Task directions
Leave out the pictures and restate every entry word for word.

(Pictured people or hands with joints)

* * *

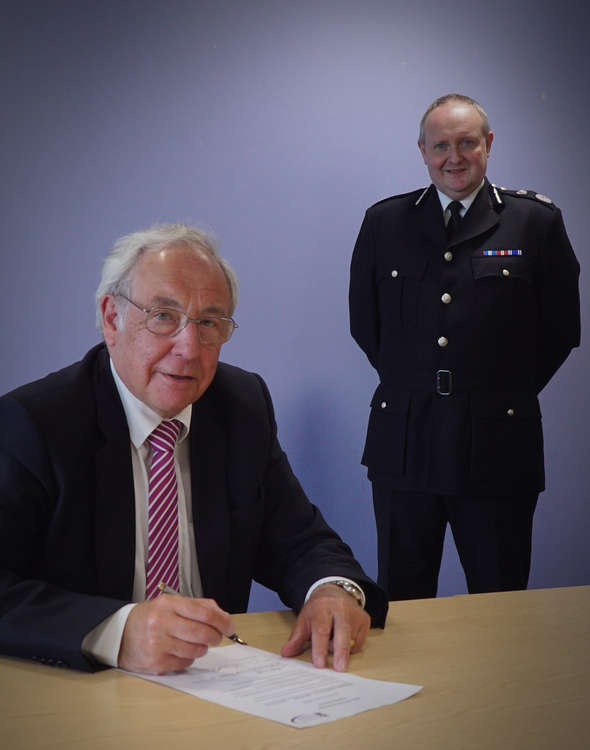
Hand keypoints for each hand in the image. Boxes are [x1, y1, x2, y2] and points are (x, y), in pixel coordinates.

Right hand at [118, 594, 234, 673]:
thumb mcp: (171, 603)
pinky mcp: (156, 663)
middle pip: (202, 633)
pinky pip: (185, 662)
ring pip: (196, 650)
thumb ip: (198, 606)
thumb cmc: (151, 617)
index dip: (222, 621)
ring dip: (202, 648)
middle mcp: (162, 623)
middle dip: (215, 637)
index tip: (230, 626)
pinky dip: (189, 657)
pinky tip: (181, 650)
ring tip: (196, 643)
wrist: (121, 634)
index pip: (205, 613)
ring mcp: (158, 644)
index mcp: (168, 604)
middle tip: (216, 637)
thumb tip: (223, 616)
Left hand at [280, 584, 369, 671]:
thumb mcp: (304, 620)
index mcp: (322, 607)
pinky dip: (350, 647)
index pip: (321, 629)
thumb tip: (286, 653)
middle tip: (339, 669)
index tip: (319, 664)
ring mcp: (355, 613)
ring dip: (342, 650)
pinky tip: (343, 640)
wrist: (334, 592)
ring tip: (333, 645)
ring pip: (351, 639)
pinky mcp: (365, 619)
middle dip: (340, 652)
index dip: (320, 648)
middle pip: (342, 632)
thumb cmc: (317, 610)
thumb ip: (296, 638)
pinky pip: (358, 641)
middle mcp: (340, 607)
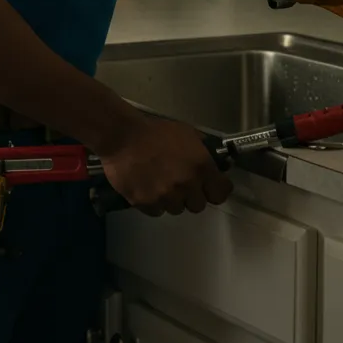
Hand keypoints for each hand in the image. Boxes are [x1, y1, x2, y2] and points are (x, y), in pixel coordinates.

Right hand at [96, 114, 232, 215]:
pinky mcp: (146, 204)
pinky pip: (157, 211)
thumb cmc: (154, 131)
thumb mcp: (186, 133)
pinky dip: (154, 203)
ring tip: (160, 183)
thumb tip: (213, 162)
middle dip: (191, 195)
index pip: (221, 193)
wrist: (122, 136)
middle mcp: (186, 185)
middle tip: (180, 182)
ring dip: (172, 199)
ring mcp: (166, 197)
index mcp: (200, 166)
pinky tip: (147, 188)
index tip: (211, 187)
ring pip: (176, 209)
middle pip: (198, 205)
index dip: (216, 190)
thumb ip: (202, 150)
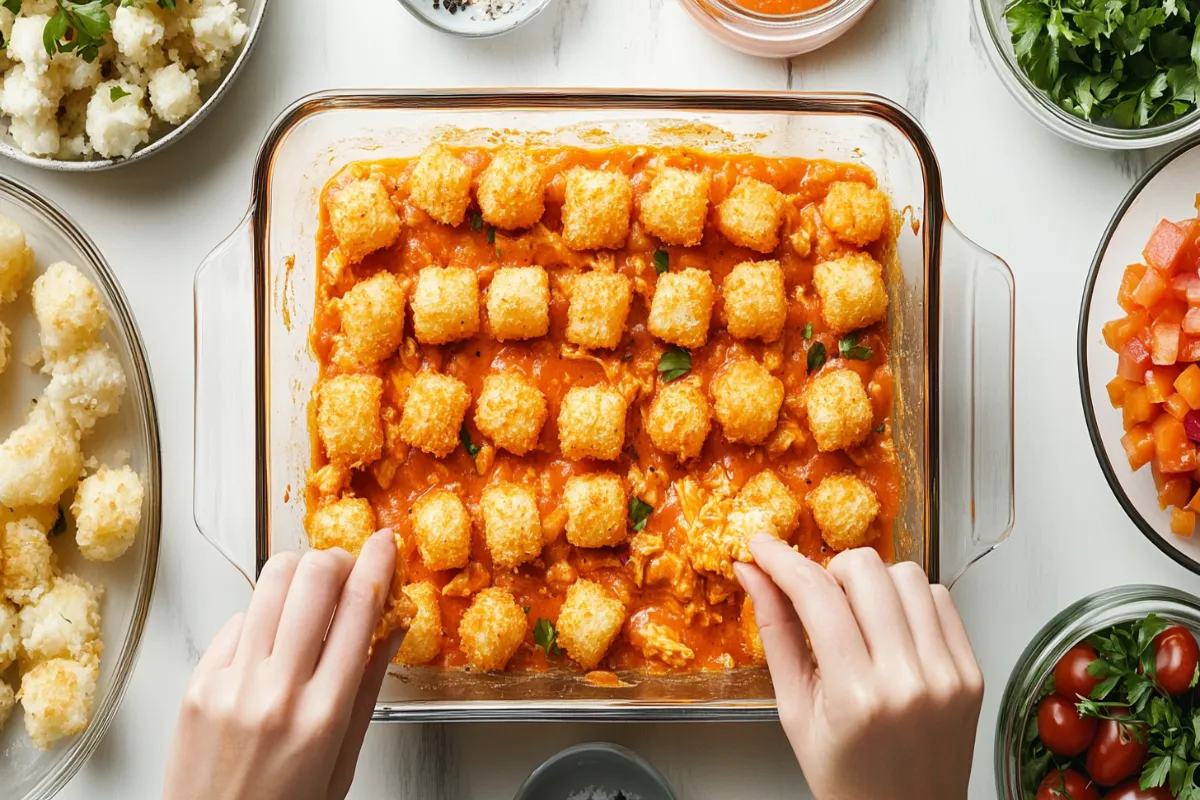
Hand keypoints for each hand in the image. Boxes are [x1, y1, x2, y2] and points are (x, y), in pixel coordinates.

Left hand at [163, 529, 403, 799]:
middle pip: (312, 580)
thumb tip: (391, 623)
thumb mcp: (344, 757)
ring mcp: (231, 683)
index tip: (384, 544)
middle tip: (347, 567)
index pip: (358, 609)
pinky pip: (237, 619)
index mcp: (323, 714)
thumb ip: (367, 685)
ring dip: (298, 572)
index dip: (377, 563)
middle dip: (337, 558)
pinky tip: (273, 637)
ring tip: (310, 588)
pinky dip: (262, 615)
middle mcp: (275, 692)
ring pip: (269, 583)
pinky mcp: (198, 682)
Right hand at [735, 537, 982, 799]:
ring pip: (908, 574)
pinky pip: (942, 599)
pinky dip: (910, 600)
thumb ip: (774, 633)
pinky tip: (891, 628)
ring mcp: (947, 674)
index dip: (783, 560)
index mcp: (856, 695)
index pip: (815, 595)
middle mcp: (909, 680)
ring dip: (873, 583)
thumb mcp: (794, 710)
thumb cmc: (845, 776)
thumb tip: (752, 573)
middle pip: (866, 569)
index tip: (764, 546)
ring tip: (858, 618)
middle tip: (817, 597)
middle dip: (829, 570)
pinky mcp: (971, 672)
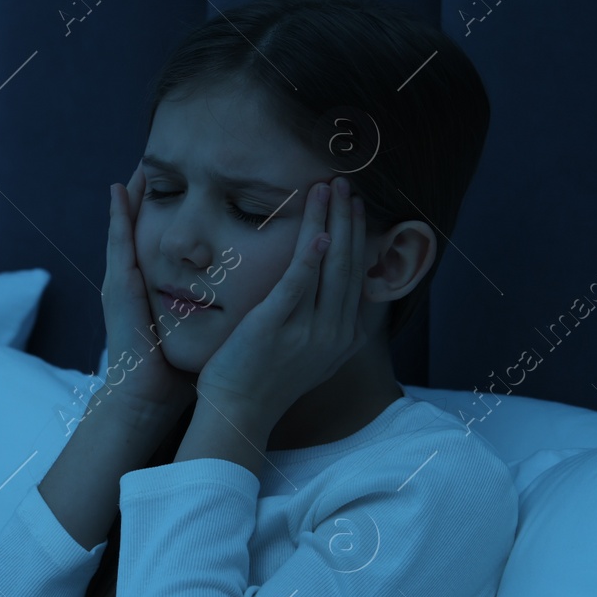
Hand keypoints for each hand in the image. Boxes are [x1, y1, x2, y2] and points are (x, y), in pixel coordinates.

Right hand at [98, 161, 198, 423]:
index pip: (169, 237)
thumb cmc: (175, 367)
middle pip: (143, 224)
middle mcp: (137, 277)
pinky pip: (118, 243)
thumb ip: (215, 302)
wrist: (146, 397)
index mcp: (157, 285)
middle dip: (151, 190)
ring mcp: (122, 280)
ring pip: (127, 225)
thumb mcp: (201, 324)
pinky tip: (120, 187)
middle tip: (161, 153)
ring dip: (132, 191)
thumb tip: (246, 288)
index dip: (179, 206)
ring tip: (142, 157)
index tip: (197, 176)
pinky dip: (117, 216)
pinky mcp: (118, 288)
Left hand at [194, 176, 369, 427]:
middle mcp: (335, 334)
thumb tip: (337, 287)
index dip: (359, 236)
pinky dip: (309, 254)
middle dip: (349, 219)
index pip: (358, 275)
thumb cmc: (264, 380)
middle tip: (346, 184)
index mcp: (344, 337)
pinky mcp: (276, 326)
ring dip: (331, 221)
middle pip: (348, 263)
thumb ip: (326, 320)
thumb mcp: (310, 352)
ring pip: (329, 265)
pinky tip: (316, 228)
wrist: (237, 412)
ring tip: (329, 187)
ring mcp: (309, 331)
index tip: (356, 206)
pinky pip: (298, 283)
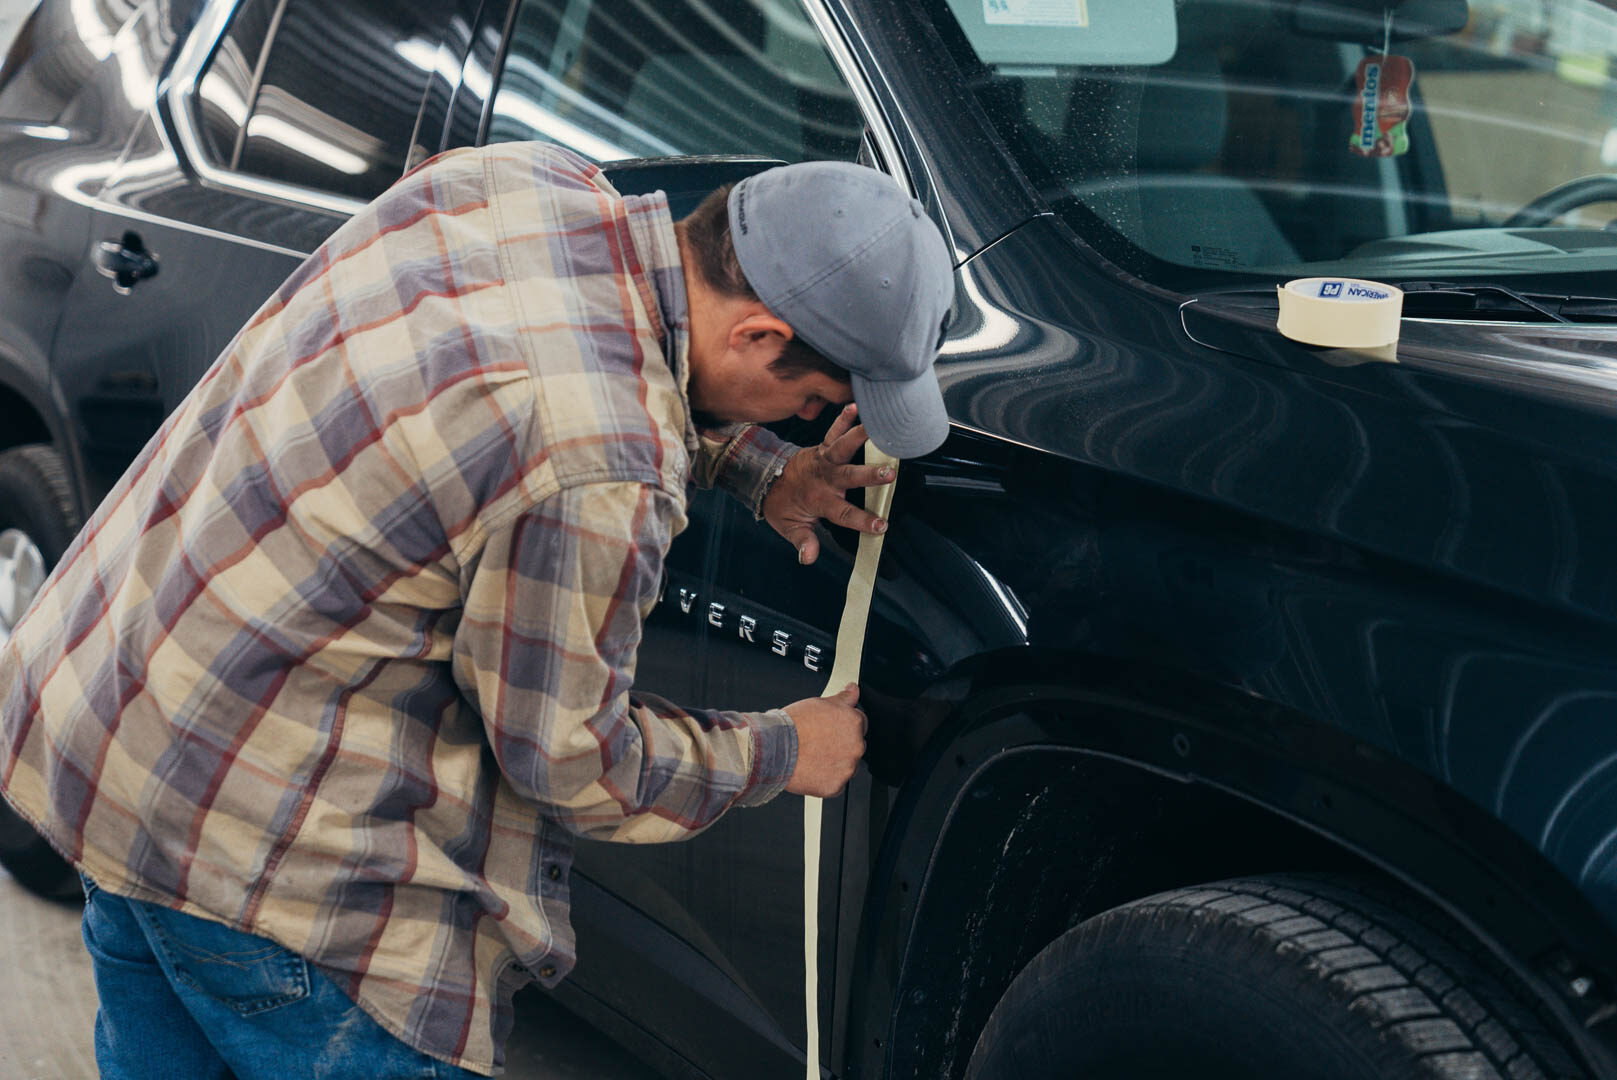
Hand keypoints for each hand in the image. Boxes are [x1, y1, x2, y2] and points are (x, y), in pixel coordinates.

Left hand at [763, 404, 894, 565]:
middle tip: (890, 474)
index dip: (862, 521)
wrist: (766, 480)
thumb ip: (802, 542)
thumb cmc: (783, 506)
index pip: (843, 513)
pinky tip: (855, 404)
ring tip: (877, 427)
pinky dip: (843, 418)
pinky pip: (833, 431)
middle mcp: (824, 478)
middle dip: (869, 475)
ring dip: (859, 437)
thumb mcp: (789, 528)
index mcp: (819, 501)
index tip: (882, 526)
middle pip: (849, 477)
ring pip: (842, 448)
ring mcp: (823, 460)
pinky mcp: (822, 447)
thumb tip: (808, 558)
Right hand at [784, 684, 866, 797]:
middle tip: (820, 742)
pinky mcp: (836, 786)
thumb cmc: (793, 726)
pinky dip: (826, 779)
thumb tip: (853, 690)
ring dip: (836, 762)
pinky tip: (812, 769)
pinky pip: (836, 783)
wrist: (774, 748)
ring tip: (813, 756)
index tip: (832, 729)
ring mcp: (847, 768)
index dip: (844, 725)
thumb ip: (844, 698)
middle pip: (856, 745)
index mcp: (854, 723)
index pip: (860, 722)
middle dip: (842, 744)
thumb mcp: (820, 703)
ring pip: (847, 766)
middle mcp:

* * *

Result of the exercise
Hand keypoints for each hand in the image. Boxes are [x1, y1, x2, y2] and points are (x, y), in pixel coordinates.

Right hand at [118, 594, 234, 673]:
thumb mcp: (171, 603)
pinky mcp: (156, 663)
middle pip: (202, 633)
pinky pip: (185, 662)
ring pip: (196, 650)
thumb ip: (198, 606)
thumb cmc: (151, 617)
index dip: (222, 621)
ring dip: (202, 648)
middle mcp: (162, 623)
middle dip: (215, 637)
index tip: (230, 626)
pinky dip: (189, 657)
pinky tip: (181, 650)
ring tip: (196, 643)
wrist: (121, 634)
index pip: (205, 613)
ring mcp: (158, 644)
index mcp: (168, 604)
middle tip: (216, 637)
thumb tip: (223, 616)
Left hand at [280, 584, 369, 671]:
thumb mcp: (304, 620)
index mcp: (322, 607)
pinky dip: (350, 647)
index pip: (321, 629)
thumb tip: (286, 653)
middle tip: (339, 669)
index tip: (319, 664)
ring mcp: (355, 613)
ring dip: (342, 650)
pinky tip: (343, 640)
wrist: (334, 592)
ring tip: (333, 645)
ring pip: (351, 639)
pinky mcp: (365, 619)
middle dip: (340, 652)
index dip: (320, 648)
middle pip: (342, 632)
thumb cmc: (317, 610)
thumb ip: (296, 638)
pinky pip: (358, 641)
middle mcp: (340, 607)
Hand keypoints for each hand in the image. Boxes are [x1, y1, x2, y2] and points are (x, y), in pixel coordinates.

Right hand at [96, 114, 232, 215]:
pinky mcp: (146, 204)
pinky pip: (157, 211)
thumb cmc: (154, 131)
thumb mcp: (186, 133)
pinky dip: (154, 203)
ring tip: (160, 183)
thumb tip: (213, 162)
middle dip: (191, 195)
index pip: (221, 193)
wrist: (122, 136)
middle mcp: (186, 185)
middle tip: (180, 182)
ring dip: (172, 199)
ring mcp: (166, 197)
index mcp: (200, 166)
pinky tip: (147, 188)
index tip: (211, 187)
ring pip: (176, 209)
middle pip: (198, 205)
index dip: (216, 190)
thumb ip: (202, 150)
Hand keypoints for each hand in the image. Boxes are [x1, y1, x2, y2] and points are (x, y), in pixel coordinates.

Left hand at [163, 529, 403, 799]:
middle pip: (312, 580)
thumb tip: (391, 623)
thumb mcp: (344, 757)
ring mcp: (231, 683)
index tip: (384, 544)
middle tip: (347, 567)
index pip: (358, 609)
pinky pip: (237, 619)
index mcp: (323, 714)
thumb ip: (367, 685)
ring dip: (298, 572)
index dip: (377, 563)
middle dip: (337, 558)
pinky tip: (273, 637)
ring tip: (310, 588)
pinky dip: (262, 615)
middle mcp: (275, 692)
ring pip: (269, 583)
pinky mcp: (198, 682)
Right hand at [735, 537, 982, 799]:
ring pip: (908, 574)
pinky pip: (942, 599)
pinky dip: (910, 600)
thumb ip: (774, 633)
pinky tip: (891, 628)
ring mcp: (947, 674)
index dip: (783, 560)
index mcp: (856, 695)
index pip: (815, 595)
middle mcp: (909, 680)
ring dip: (873, 583)
thumb mcp: (794, 710)
thumb cmc: (845, 776)
thumb tip: (752, 573)
middle pip: (866, 569)
index tip: (764, 546)
ring tip: (858, 618)
middle tip: (817, 597)
middle dip: (829, 570)
pinky mcp: (971, 672)
Hand keypoints for each hand in the image. Boxes are [x1, y1, x2, y2] and points are (x, y), in pixel coordinates.

Right hand at [98, 161, 198, 423]:
index pip: (169, 237)
thumb cmc: (175, 367)
middle pip: (143, 224)
middle mcp: (137, 277)
pinky pip: (118, 243)
thumb ip: (215, 302)
wrist: (146, 397)
index mcp: (157, 285)
middle dip: (151, 190)
ring mcp: (122, 280)
ring pip: (127, 225)
thumb mcp: (201, 324)
pinky tip: (120, 187)
middle tip: (161, 153)
ring dip: (132, 191)
thumb tip: (246, 288)
index dip: (179, 206)
ring tip: (142, 157)
index tip: (197, 176)
pinky dip: (117, 216)
pinky mcp: (118, 288)
Left hand at [194, 176, 369, 427]:
middle mcp: (335, 334)
thumb tip: (337, 287)
index dip: (359, 236)
pinky dip: (309, 254)
middle dip: (349, 219)
index pip: (358, 275)
thumb cmc: (264, 380)
middle tip: (346, 184)
index mcp: (344, 337)
pinky mcp: (276, 326)
ring dip: (331, 221)
middle pip: (348, 263)
thumb ip: (326, 320)
thumb mcp: (310, 352)
ring pip: (329, 265)
pinky tip: (316, 228)
wrist: (237, 412)
ring tip: (329, 187)
ring mcp: (309, 331)
index tip: (356, 206)
pinky pip: (298, 283)
Hand keypoints for each hand in the image. Boxes are [x1, y1, x2, y2] and points are (x, y), in pixel coordinates.

Left hand at [763, 404, 894, 565]:
middle tip: (890, 474)
index dip: (862, 521)
wrist: (766, 480)
thumb ip: (802, 542)
thumb cmc: (783, 506)
index pip: (843, 513)
pinky tip: (855, 404)
ring tip: (877, 427)
pinky dip: (843, 418)
pinky pip: (833, 431)
middle mcp: (824, 478)
middle dip: (869, 475)
ring dip: (859, 437)
thumb mcp: (789, 528)
index mcp: (819, 501)
index tip: (882, 526)
middle pip: (849, 477)
ring pip: (842, 448)
ring mcp: (823, 460)
pinky mcp: (822, 447)
thumb tip: (808, 558)
Right hand at [784, 684, 866, 797]:
middle tip: (820, 742)
pinky mcp: (836, 786)
thumb cmc: (793, 726)
pinky dip: (826, 779)
thumb tip: (853, 690)
ring dip: (836, 762)
pinky tip: (812, 769)
pinky pip: (836, 783)
wrist: (774, 748)
ring tip: (813, 756)
index tip: (832, 729)
ring mcp: (847, 768)
index dip: (844, 725)
thumb ip: (844, 698)
middle pip: (856, 745)
index mcp: (854, 723)
index pip: (860, 722)
middle dip: (842, 744)
thumb mcp: (820, 703)
ring pip: (847, 766)
middle mcp:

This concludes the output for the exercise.